*PROBLEM DESCRIPTION*.
Report each line of the entries below that includes "features".

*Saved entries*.
☆ ☆ ☆ ☆
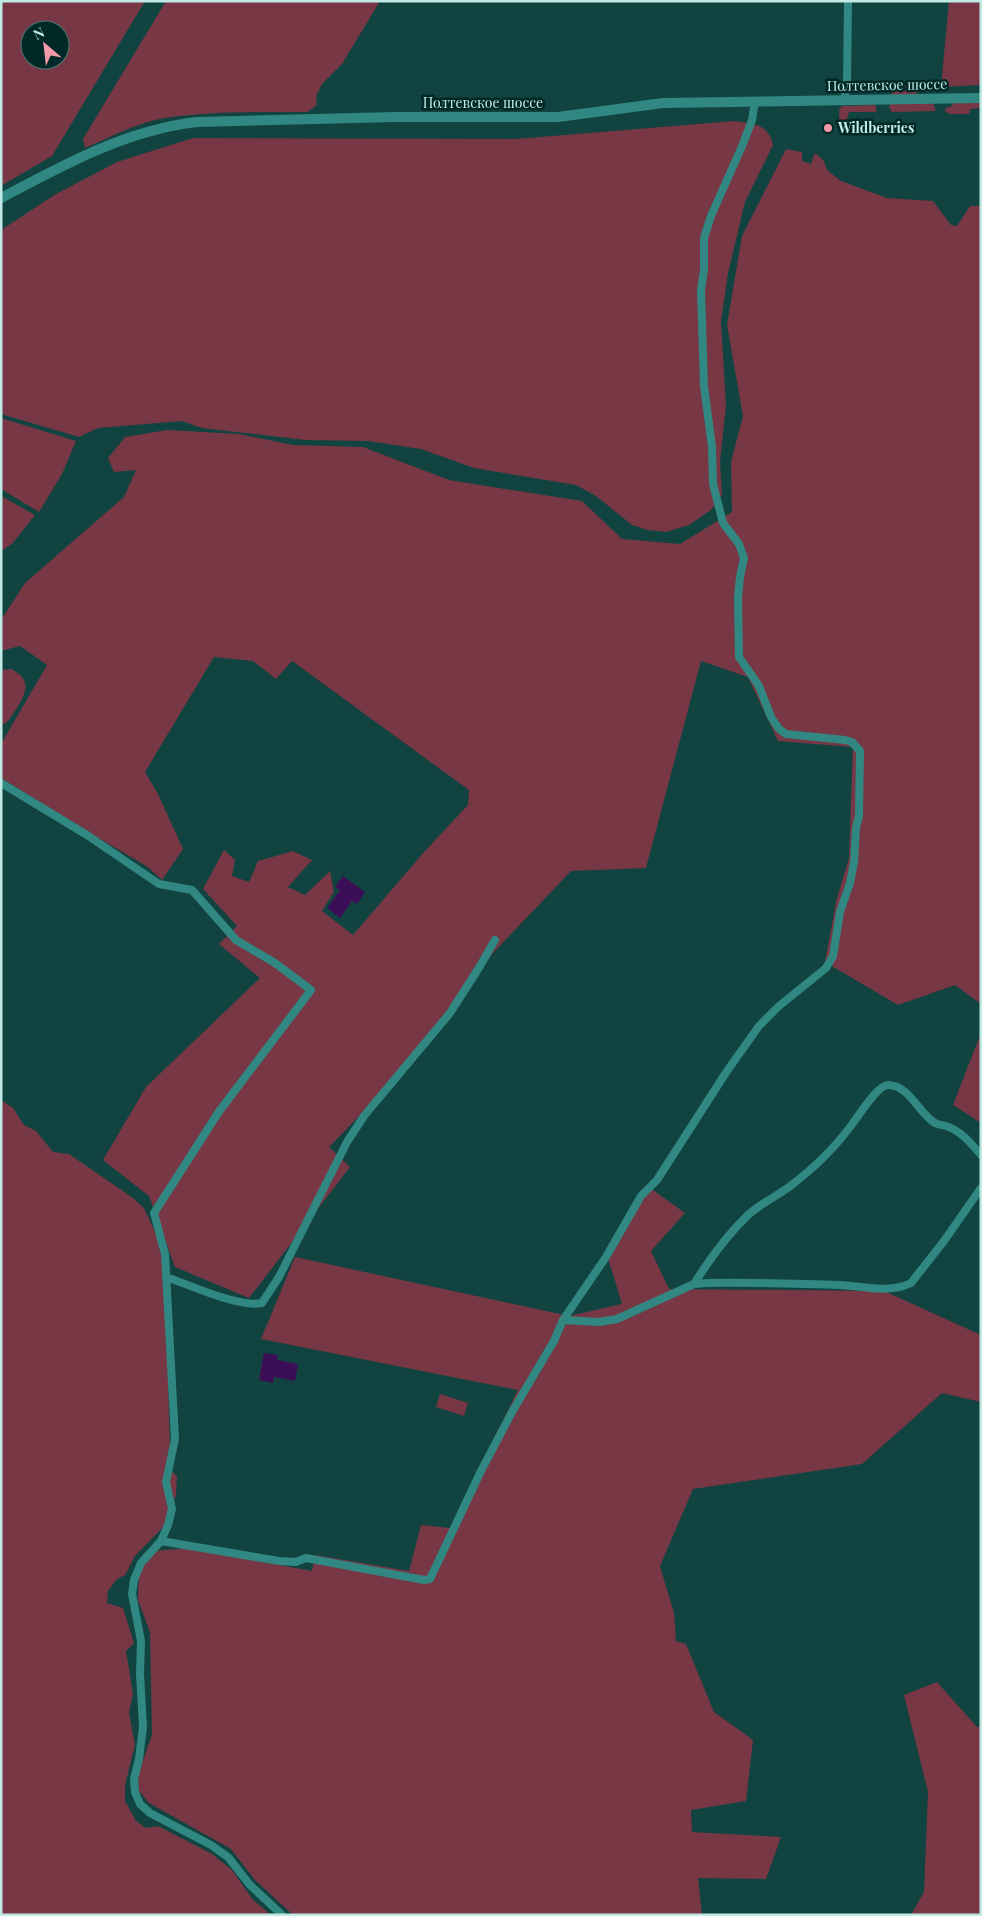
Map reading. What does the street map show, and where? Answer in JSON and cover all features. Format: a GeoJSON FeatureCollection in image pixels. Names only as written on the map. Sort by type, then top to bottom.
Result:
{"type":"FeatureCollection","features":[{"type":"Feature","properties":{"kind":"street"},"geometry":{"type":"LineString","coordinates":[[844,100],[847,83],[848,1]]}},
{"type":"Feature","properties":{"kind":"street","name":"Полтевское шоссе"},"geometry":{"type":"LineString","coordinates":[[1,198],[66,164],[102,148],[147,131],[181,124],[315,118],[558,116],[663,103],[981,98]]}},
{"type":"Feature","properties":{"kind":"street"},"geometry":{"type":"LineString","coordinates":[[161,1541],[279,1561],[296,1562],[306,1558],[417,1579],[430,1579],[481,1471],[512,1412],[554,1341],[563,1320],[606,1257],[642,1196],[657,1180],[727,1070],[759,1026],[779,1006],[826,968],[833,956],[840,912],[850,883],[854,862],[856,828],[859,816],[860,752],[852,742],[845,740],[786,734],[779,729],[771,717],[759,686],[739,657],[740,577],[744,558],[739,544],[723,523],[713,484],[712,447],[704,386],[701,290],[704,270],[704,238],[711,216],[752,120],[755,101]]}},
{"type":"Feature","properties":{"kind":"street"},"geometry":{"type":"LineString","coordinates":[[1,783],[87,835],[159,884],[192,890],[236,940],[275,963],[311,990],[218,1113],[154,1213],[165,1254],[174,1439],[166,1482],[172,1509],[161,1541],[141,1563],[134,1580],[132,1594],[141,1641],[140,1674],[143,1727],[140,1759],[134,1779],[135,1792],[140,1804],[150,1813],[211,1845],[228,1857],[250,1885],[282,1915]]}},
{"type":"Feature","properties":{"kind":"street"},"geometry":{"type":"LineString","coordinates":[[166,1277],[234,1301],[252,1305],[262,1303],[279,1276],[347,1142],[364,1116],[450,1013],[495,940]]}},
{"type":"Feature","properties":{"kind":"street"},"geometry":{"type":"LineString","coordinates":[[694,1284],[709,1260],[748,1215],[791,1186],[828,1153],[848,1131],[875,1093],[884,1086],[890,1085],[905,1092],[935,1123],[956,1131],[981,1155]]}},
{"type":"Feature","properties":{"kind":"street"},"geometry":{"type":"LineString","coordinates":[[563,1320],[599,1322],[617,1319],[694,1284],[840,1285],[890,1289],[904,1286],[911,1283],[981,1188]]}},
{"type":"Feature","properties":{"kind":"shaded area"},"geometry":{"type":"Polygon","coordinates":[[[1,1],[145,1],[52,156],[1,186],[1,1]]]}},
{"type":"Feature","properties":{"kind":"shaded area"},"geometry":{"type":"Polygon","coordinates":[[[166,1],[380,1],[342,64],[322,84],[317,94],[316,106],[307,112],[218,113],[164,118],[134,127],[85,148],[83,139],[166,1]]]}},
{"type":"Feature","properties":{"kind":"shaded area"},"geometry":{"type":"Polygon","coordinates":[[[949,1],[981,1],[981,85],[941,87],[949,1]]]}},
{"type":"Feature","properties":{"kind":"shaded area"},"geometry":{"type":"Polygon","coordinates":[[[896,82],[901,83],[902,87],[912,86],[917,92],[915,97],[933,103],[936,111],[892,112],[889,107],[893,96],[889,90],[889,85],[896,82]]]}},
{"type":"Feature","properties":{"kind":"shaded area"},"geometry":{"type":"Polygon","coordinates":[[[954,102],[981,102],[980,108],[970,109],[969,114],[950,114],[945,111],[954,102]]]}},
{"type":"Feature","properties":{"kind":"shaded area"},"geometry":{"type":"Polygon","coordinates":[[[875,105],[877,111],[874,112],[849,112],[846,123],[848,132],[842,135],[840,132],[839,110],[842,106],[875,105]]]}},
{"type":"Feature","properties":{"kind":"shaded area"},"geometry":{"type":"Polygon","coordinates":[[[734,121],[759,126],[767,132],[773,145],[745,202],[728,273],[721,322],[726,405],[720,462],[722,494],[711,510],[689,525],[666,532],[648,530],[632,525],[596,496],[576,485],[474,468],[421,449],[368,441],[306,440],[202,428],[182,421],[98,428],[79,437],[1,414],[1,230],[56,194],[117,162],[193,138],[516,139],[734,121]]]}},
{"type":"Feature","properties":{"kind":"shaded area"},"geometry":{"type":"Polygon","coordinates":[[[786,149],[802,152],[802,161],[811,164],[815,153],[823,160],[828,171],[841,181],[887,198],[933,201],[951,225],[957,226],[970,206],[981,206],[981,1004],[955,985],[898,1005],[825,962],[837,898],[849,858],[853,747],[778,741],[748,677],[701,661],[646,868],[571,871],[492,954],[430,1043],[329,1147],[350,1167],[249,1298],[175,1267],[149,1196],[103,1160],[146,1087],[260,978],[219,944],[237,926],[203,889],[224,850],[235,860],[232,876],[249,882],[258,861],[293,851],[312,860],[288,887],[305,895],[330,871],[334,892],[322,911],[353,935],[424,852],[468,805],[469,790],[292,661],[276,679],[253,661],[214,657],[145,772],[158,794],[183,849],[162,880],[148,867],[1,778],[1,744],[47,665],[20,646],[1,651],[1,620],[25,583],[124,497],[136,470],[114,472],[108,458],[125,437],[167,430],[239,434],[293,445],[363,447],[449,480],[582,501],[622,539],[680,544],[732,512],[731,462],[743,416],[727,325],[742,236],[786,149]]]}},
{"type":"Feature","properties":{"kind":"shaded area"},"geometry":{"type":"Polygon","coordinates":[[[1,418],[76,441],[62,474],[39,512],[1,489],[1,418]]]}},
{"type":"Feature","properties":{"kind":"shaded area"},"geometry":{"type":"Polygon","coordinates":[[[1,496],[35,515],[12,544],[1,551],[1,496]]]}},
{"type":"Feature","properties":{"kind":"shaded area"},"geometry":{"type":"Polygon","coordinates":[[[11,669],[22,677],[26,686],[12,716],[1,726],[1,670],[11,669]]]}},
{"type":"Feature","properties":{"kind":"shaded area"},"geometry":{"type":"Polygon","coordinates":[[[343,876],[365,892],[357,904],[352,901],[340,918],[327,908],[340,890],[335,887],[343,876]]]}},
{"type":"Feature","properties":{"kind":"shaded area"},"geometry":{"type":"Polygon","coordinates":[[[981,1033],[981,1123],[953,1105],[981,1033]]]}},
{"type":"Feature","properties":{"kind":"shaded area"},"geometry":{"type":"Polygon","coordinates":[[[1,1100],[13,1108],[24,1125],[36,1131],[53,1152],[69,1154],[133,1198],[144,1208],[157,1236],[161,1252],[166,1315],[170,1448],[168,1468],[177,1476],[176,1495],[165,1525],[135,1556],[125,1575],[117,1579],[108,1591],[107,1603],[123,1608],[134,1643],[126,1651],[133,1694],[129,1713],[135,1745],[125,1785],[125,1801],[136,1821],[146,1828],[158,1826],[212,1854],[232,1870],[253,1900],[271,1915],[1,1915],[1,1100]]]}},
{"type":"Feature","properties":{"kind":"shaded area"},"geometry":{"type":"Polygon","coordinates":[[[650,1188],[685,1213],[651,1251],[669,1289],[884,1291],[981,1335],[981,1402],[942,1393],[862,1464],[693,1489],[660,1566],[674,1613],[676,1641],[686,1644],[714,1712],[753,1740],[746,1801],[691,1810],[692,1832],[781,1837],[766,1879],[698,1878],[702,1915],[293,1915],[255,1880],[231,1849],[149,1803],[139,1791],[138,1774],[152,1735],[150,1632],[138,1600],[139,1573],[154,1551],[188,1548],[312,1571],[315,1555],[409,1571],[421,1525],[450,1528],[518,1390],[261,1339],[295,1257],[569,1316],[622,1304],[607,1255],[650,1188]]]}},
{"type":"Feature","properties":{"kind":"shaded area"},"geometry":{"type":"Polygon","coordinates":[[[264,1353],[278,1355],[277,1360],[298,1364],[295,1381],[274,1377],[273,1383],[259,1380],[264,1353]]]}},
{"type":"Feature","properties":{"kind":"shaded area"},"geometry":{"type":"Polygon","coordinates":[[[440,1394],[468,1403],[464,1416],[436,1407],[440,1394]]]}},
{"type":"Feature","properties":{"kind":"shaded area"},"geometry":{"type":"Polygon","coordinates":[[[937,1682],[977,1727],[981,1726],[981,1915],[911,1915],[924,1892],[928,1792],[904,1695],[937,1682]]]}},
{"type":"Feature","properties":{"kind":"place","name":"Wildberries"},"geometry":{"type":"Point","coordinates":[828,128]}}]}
☆ ☆ ☆ ☆
*OUTPUT OF THE TASK*.
Map reading. What does the street map show, and where? Answer in JSON and cover all features. Format: a GeoJSON FeatureCollection in image pixels. Names only as written on the map. Sort by type, then top to bottom.
{"type":"FeatureCollection","features":[{"type":"Feature","properties":{"kind":"street"},"geometry":{"type":"LineString","coordinates":[[844,100],[847,83],[848,1]]}},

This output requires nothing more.